By not holding herself up as a model of virtue, Agnihotri avoids turning her essays into morality tales. The four stories in the book also humanize the characters, be they "good guys" or "bad guys". Agnihotri’s tribal women are sharp-minded and aware. Her government officials are more often than not conflicted about their work, and though they make many wrong decisions, they are understandable and real, very much like any of us, lacking the patience to be bothered with the suffering around us. Agnihotri refuses to be reductive in portraying any of her characters. As a result, her stories depict the many points of light and darkness in tribal India today. For its incisive subject matter alone, the book deserves to be widely read.

In addition, Forest Interlude sparkles with fine writing. This is a real bonus for those who find ethically challenging literature to often be dull, didactic, or simply dreadfully written. The final novella, "Mahuldiha Days," is a culmination of all of the author’s strengths: the descriptions are rich, the characters are strong and individuated, and the plots, timing, and sentences are all finely crafted. The first-person protagonist is much like Agnihotri, a government official who works in tribal areas, spending long periods away from her family, trying her best to prevent or redress the brutalization of tribal women. Weaving in between the past and the present, the story traces the antagonist’s turbulent years through divorce and single motherhood, remarriage, estrangement from her husband and their emotional breakthroughs, as well as her struggle with the moral compromises she is pressed to make at work. Agnihotri’s protagonist is unlike any woman character in Indian writing in English: she is far more mulitfaceted, and far more real, than a Rushdie or even Roy woman.

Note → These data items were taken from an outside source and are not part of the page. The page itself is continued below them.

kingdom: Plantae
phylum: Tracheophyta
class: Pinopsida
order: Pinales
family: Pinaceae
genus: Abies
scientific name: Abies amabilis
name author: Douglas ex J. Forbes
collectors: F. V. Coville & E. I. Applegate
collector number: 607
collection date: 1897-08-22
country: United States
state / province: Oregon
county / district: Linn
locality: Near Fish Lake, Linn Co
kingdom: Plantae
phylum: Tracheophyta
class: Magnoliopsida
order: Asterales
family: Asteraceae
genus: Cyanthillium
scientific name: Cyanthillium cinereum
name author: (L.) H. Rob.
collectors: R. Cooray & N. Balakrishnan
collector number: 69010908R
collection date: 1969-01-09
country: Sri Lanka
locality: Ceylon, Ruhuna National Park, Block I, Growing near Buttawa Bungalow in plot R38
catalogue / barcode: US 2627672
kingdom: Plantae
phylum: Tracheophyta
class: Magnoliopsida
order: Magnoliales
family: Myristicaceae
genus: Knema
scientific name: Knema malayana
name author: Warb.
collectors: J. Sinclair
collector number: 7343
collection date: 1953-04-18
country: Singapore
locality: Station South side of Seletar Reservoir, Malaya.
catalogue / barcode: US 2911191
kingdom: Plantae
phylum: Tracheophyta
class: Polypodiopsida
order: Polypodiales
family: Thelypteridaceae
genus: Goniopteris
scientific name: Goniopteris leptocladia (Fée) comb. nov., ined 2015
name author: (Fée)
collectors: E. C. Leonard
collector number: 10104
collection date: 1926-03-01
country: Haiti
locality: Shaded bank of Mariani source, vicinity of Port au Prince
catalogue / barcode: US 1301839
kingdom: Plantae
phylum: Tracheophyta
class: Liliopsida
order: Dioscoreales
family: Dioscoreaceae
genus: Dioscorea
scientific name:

"Mahuldiha Days" may simply be one of the best writings on contemporary India to be found today. It helps that the essays and stories preceding it prepare readers for this longer, more layered narrative, which is so uncompromising in its fullness that it almost reads as a dream. Editor Kalpana Bardhan’s decision to marry non-fiction and fiction in this book is bold, and spot on. In addition, her translations are so natural that they read just as well as original writing. Without ever resorting to cliches, caricature, or cheap satire, Agnihotri achieves, in Forest Interludes, what one wishes Indian writers in English would strive for: a portrait of India in its complexity.